Which lines of the data contain the string "distancia"? Show each of them.

[[ MATERIAL PROVIDED open ]]

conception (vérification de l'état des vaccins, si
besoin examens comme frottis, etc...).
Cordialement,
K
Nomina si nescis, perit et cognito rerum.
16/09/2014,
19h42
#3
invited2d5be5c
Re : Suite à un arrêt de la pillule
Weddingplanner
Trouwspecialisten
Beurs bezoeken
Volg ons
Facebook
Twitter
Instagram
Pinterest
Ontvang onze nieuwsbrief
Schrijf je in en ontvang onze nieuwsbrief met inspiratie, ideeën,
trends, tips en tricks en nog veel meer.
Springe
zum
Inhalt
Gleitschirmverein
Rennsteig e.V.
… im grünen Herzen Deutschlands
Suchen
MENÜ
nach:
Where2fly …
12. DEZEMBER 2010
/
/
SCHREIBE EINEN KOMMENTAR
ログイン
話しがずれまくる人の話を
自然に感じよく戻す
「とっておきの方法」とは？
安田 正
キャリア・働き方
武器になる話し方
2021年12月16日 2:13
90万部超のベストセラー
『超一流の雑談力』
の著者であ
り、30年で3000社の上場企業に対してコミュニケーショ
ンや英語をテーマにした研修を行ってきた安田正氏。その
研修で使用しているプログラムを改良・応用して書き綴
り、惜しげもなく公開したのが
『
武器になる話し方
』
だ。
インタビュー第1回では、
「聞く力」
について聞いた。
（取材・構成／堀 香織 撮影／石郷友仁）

[[ MATERIAL PROVIDED closed ]]
[[ MATERIAL PROVIDED open ]]

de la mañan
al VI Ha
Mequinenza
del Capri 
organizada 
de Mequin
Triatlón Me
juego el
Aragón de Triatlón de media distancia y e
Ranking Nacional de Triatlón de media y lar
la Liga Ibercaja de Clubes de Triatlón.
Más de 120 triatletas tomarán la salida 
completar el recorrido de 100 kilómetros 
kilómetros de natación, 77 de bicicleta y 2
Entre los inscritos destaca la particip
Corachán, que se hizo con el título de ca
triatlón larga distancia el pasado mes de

[[ MATERIAL PROVIDED closed ]]

**SOLUTION TO THE EXERCISE**:
Aragón de Triatlón de media distancia y e
triatlón larga distancia el pasado mes de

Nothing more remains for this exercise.